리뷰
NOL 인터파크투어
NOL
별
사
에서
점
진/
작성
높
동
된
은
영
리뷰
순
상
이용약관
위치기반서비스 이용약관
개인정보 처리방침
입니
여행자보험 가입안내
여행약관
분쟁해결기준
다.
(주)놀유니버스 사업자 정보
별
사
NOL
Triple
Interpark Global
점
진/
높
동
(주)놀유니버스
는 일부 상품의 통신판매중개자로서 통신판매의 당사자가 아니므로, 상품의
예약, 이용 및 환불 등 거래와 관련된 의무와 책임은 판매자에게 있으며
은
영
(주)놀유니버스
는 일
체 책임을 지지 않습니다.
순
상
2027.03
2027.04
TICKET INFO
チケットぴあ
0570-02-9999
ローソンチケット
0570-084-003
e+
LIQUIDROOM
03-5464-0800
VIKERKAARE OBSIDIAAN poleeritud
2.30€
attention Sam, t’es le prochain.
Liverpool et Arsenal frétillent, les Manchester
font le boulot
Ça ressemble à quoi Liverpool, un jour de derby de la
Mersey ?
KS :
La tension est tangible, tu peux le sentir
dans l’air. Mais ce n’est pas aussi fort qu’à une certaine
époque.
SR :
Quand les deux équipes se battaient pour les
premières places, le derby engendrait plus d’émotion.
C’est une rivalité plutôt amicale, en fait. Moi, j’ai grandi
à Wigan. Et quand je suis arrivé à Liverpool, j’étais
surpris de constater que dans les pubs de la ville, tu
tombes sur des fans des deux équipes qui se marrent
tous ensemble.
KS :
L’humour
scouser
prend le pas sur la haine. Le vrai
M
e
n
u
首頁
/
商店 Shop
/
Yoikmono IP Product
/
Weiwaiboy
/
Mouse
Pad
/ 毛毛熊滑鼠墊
□ □ □ □
WHAT YOU SHOULD DO ->
Please rename "TICKET INFO" to "TICKET INFORMATION" throughout the lines above, leaving everything else unchanged.

RESULT FOR THIS EXERCISE ->
리뷰
NOL 인터파크투어
NOL
별
사
에서
점
진/
작성
높
동
된
은
영
리뷰
순
상
이용약관
위치기반서비스 이용약관
개인정보 처리방침
입니
여행자보험 가입안내
여행약관
분쟁해결기준
다.
(주)놀유니버스 사업자 정보
별
사
NOL
Triple
Interpark Global
점
진/
높
동
(주)놀유니버스
는 일부 상품의 통신판매중개자로서 통신판매의 당사자가 아니므로, 상품의
예약, 이용 및 환불 등 거래와 관련된 의무와 책임은 판매자에게 있으며
은
영
(주)놀유니버스
는 일
체 책임을 지지 않습니다.
순
상
2027.03
2027.04
TICKET INFORMATION
チケットぴあ
0570-02-9999
ローソンチケット
0570-084-003
e+
LIQUIDROOM
03-5464-0800
VIKERKAARE OBSIDIAAN poleeritud
2.30€
attention Sam, t’es le prochain.
Liverpool et Arsenal frétillent, les Manchester
font le boulot
Ça ressemble à quoi Liverpool, un jour de derby de la
Mersey ?
KS :
La tension est tangible, tu peux le sentir
dans l’air. Mais ce n’est pas aussi fort qu’à une certaine
époque.
SR :
Quand les deux équipes se battaient pour les
premières places, le derby engendrait plus d’émotion.
C’est une rivalité plutôt amicale, en fait. Moi, j’ai grandi
à Wigan. Et quand je suis arrivé à Liverpool, j’étais
surpris de constater que dans les pubs de la ville, tu
tombes sur des fans des deux équipes qui se marrent
tous ensemble.
KS :
L’humour
scouser
prend le pas sur la haine. Le vrai
M
e
n
u
首頁
/
商店 Shop
/
Yoikmono IP Product
/
Weiwaiboy
/
Mouse
Pad
/ 毛毛熊滑鼠墊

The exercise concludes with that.